*** INFORMATION PROVIDED Section Begins ***

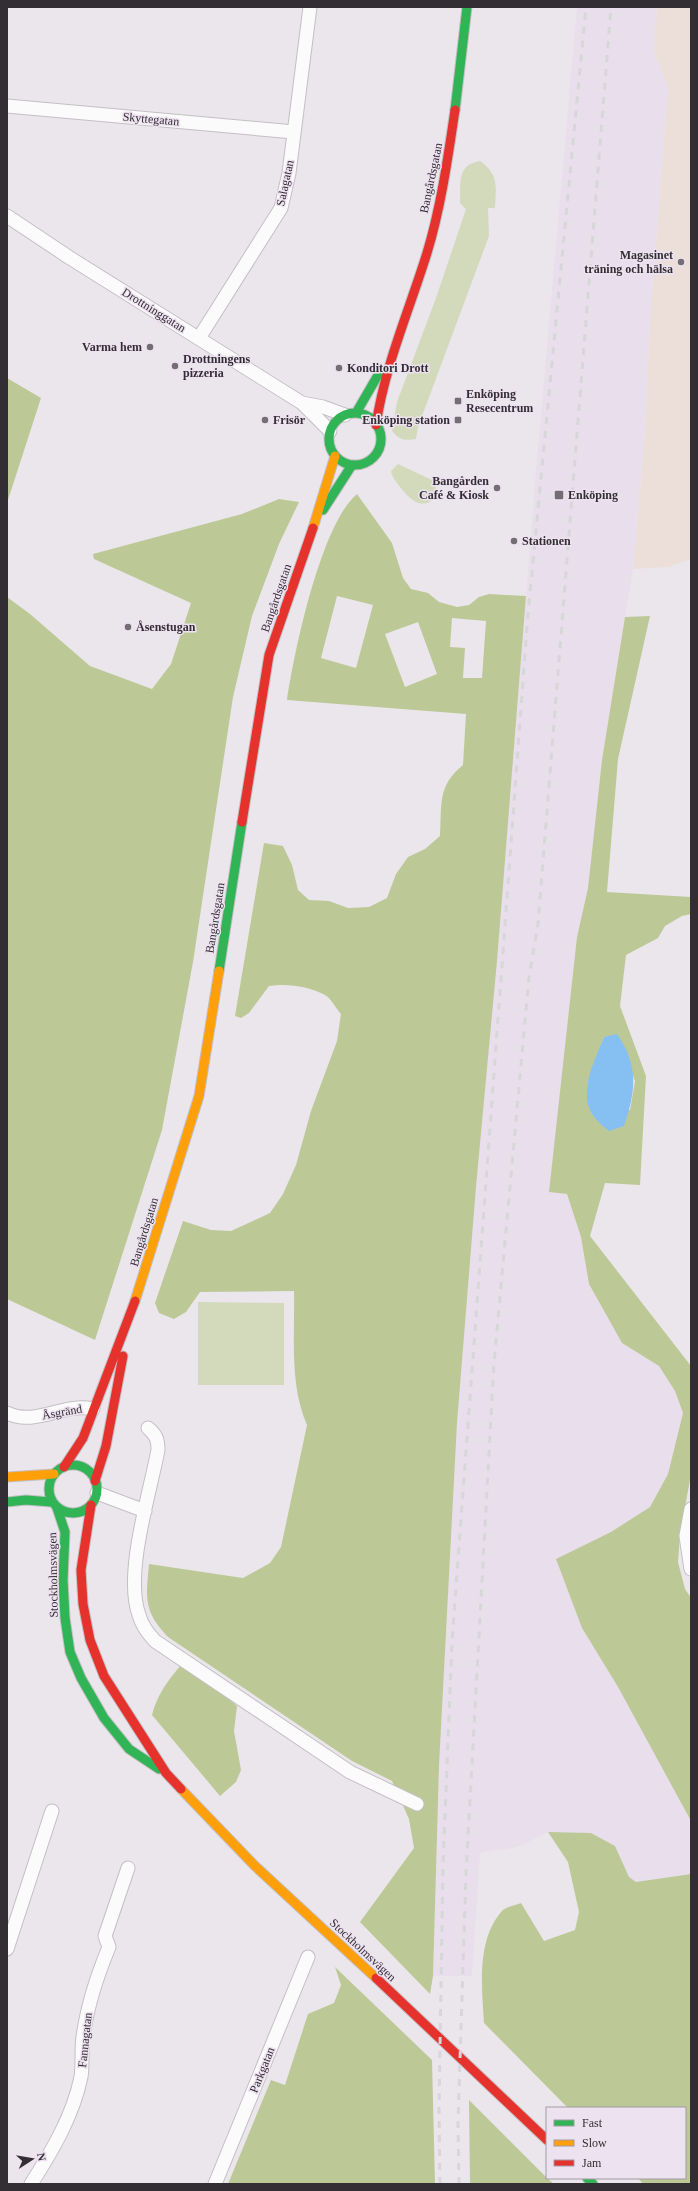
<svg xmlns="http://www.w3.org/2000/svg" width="698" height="2191" font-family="'Times New Roman',serif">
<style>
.industrial{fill:#ecdfd9}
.built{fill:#e9deec}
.green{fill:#d2dabb}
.forest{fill:#bcc996;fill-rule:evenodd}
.water{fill:#86bff1}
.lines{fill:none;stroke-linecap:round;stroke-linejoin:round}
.street-casing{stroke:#c3bfc4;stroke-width:15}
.fast-casing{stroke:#c3bfc4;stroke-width:11}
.slow-casing{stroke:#c3bfc4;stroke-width:11}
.jam-casing{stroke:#c3bfc4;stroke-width:11}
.street{stroke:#fcfbfc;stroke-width:13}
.fast{stroke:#30b455;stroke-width:9}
.slow{stroke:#ff9f0a;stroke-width:9}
.jam{stroke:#e5322d;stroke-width:9}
.rail{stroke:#d7d6d8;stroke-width:3;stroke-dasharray:7 7;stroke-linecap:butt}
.poi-dot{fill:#736e74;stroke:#ede2f0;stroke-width:1.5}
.labels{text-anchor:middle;stroke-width:3;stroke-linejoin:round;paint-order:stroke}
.street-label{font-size:12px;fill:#322e33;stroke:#ede2f0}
.poi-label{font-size:12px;font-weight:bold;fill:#322e33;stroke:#ede2f0;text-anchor:start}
</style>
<rect width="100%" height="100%" fill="#ebe6ec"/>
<!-- industrial -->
<path class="industrial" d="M657,7H691V559L669,567L633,569L645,431L650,319L668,87L654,52Z"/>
<!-- built -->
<path class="built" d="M577,7H657L654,52L668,87L650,319L645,431L633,569L602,760L588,888L577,937L550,1192L567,1194L581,1237L589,1284L622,1343L659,1366L675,1391L683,1413L668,1474L650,1507L611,1532L582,1628L618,1687L691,1821V1874L636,1882L629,1877L615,1846L548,1832L518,1847L480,1853L472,1976H433L439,1766L457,1423L476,1187L497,961L536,470Z"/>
<!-- green -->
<path class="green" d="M480,161C499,175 496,186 495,208H488L489,236L418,427L416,439C404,441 400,440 392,431L397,402L436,298L466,209L460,203C461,184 456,165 480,161Z
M398,464L434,481C440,495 431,508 416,502C409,499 391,478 391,471Z
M198,1302L284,1303V1385H198Z"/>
<!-- forest -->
<path class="forest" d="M7,378L41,398L7,503Z
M357,494L392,543L403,578L411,589L428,593L439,602L457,607L469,605L479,597L489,594L526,596L497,961L476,1187L457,1423L439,1766L433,1976L430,1994L360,1922L414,1848L409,1819L392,1781L352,1761L168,1637C143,1611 146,1598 149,1564L243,1578L270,1563L281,1547L307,1425C289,1384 295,1335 294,1291L200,1292L186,1312L174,1319L159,1313L155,1303L183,1221L211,1230L231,1231L270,1213L283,1194L296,1165L311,1111L337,1041L341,1014C336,1009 331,998 325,995C309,986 286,983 269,986L249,1013L241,1018L235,1016L264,843L283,846L292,865L298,890L309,900L329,901L348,908L369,907L387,898L396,874L408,857L425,849L440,836C442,805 437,786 463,765L466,714L287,700C294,652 321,524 357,494ZM337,596L373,605L356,668L321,658ZM452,618L486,621L482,678H463L465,648L450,647ZM418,622L437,674L405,687L385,634Z
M279,499L299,502L279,544L252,616L233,697L193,962L162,1130L95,1340L7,1299V597L30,614L90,666L152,689L171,664L191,603L94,559L93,554L242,514Z
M650,616L618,759L607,892L691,897V914L682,916L665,926L658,938L626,955L620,1006L646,1076L640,1185L605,1183L590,1236L691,1366V1474L680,1535L678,1562L685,1589L691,1598V1821L618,1687L582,1628L556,1559L611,1532L650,1507L668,1474L683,1413L675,1391L659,1366L622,1343L589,1284L581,1237L567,1194L549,1192L577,937L588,888L602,760L625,617ZM617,1035L635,1081L630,1110L587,1099L588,1082L604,1037Z
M180,1666L223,1694L237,1706L234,1731L241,1770L236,1782L220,1796L152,1715C157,1695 167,1682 180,1666Z
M548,1832L591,1833L615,1846L629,1877L636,1882L691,1874V2184H643L638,2178H685V2108H568L484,2023C482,1988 476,1940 502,1911C505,1907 516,1905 521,1903L544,1941L575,1930L579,1912L568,1862Z
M335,1967L432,2060L435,2184H228L271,2080L285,2085L308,2014L334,2003L341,1985Z
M469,2100L547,2178L554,2184H470Z"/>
<!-- water -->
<path class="water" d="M617,1034C639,1066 636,1091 624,1126L609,1131C604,1127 599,1123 595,1118C576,1095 595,1060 604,1037Z"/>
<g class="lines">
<defs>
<path id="street" d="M7,106L294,132
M7,216L70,258L302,403L330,431
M199,338L281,208L289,173L310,7
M302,403L323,407L345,415
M7,1413C36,1427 64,1402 93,1409
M148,1428C156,1435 158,1439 158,1450C150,1493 124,1574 139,1615C142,1626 148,1633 155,1641L350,1772L417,1804
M97,1493L145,1511
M691,1509L686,1536L691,1569
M7,1949L52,1811
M31,2184C52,2151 73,2116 81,2077C83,2064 81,2051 83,2037C87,2007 97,1976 109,1947L105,1936L128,1868
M215,2184L308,1957"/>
<path id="fast" d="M455,110L467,7
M356,413L381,370
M329 439a26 26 0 1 1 52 0a26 26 0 1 1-52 0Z
M323,510L352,465
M219,971L242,822
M49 1489a24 24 0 1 1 48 0a24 24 0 1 1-48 0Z
M7,1502L26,1500L51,1502
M57,1508L65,1532L63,1580L65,1618L70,1652L81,1678L104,1718L129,1749L159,1769
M587,2178L593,2184"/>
<path id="slow" d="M313,528L335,456
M135,1301L199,1096L219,971
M7,1477L54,1474
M181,1789L254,1865L376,1978"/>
<path id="jam" d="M376,425C385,365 409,311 427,253C441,207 448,157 455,110
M242,822L269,655L313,528
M64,1467L83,1438L135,1301
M95,1481L106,1446L123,1356
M91,1505L81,1570L83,1604L90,1640L104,1676L166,1773L181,1789
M376,1978L547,2140"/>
</defs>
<!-- street casing -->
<use href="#street" class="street-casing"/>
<!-- fast casing -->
<use href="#fast" class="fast-casing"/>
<!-- slow casing -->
<use href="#slow" class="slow-casing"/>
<!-- jam casing -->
<use href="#jam" class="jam-casing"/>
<!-- street -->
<use href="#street" class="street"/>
<!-- fast -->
<use href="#fast" class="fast"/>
<!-- slow -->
<use href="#slow" class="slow"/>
<!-- jam -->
<use href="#jam" class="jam"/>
<!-- rail -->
<path class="rail" d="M440,2184L439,2108L443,1866L452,1641L528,614L586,7
M459,2184L458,2123L466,1873L494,1363L529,977L538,924L611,7"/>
</g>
<!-- markers -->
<g class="poi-dot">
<circle cx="681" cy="262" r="4"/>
<circle cx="150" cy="347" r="4"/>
<circle cx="175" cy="366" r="4"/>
<circle cx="339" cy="368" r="4"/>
<rect x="454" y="397" width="8" height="8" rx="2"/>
<circle cx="265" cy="420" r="4"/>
<rect x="454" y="416" width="8" height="8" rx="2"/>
<circle cx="497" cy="488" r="4"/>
<rect x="554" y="490" width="10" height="10" rx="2"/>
<circle cx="514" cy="541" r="4"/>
<circle cx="128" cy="627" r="4"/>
</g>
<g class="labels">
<!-- street labels -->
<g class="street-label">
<text transform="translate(151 119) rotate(5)" y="4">Skyttegatan</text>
<text transform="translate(431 178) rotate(-78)" y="4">Bangårdsgatan</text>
<text transform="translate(285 183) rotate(-78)" y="4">Salagatan</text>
<text transform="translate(154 310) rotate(32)" y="4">Drottninggatan</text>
<text transform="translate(276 598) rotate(-71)" y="4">Bangårdsgatan</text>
<text transform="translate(215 918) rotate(-81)" y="4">Bangårdsgatan</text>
<text transform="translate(144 1232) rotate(-73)" y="4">Bangårdsgatan</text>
<text transform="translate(62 1412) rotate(-10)" y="4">Åsgränd</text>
<text transform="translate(53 1575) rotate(-91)" y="4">Stockholmsvägen</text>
<text transform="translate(363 1950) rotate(43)" y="4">Stockholmsvägen</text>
<text transform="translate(85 2040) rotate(-84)" y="4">Fannagatan</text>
<text transform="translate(262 2070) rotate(-68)" y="4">Parkgatan</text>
</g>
<!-- poi labels -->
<g class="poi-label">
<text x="673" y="259" text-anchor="end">Magasinet<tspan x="673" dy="14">träning och hälsa</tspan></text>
<text x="142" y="351" text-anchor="end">Varma hem</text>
<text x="183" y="363">Drottningens<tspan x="183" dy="14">pizzeria</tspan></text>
<text x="347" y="372">Konditori Drott</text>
<text x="466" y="398">Enköping<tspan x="466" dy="14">Resecentrum</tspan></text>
<text x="273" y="424">Frisör</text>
<text x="450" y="424" text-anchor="end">Enköping station</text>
<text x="489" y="485" text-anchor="end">Bangården<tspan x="489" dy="14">Café &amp; Kiosk</tspan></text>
<text x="568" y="499">Enköping</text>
<text x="522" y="545">Stationen</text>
<text x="136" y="631">Åsenstugan</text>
</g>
</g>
<!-- border -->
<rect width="698" height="2191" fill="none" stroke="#322e33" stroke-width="16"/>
<!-- legend -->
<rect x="546" y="2107" width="140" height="72" fill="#ede2f0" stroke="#a29aa4"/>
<rect x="554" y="2120" width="20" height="6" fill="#30b455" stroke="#a29aa4"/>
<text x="582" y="2127" font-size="12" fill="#322e33">Fast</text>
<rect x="554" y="2140" width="20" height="6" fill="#ff9f0a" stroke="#a29aa4"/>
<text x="582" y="2147" font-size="12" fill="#322e33">Slow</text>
<rect x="554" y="2160" width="20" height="6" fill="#e5322d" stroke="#a29aa4"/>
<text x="582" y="2167" font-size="12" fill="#322e33">Jam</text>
<!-- north arrow -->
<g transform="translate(32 2159) rotate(78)" stroke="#ede2f0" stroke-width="3" paint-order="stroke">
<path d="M0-3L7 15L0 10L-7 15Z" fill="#322e33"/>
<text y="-6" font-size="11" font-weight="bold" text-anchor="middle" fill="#322e33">N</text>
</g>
</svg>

*** INFORMATION PROVIDED Section Ends ***

## TO DO:
Track down all lines above with the string "middle" and copy them.

## SOLUTION FOR THIS TASK:
.labels{text-anchor:middle;stroke-width:3;stroke-linejoin:round;paint-order:stroke}
<text y="-6" font-size="11" font-weight="bold" text-anchor="middle" fill="#322e33">N</text>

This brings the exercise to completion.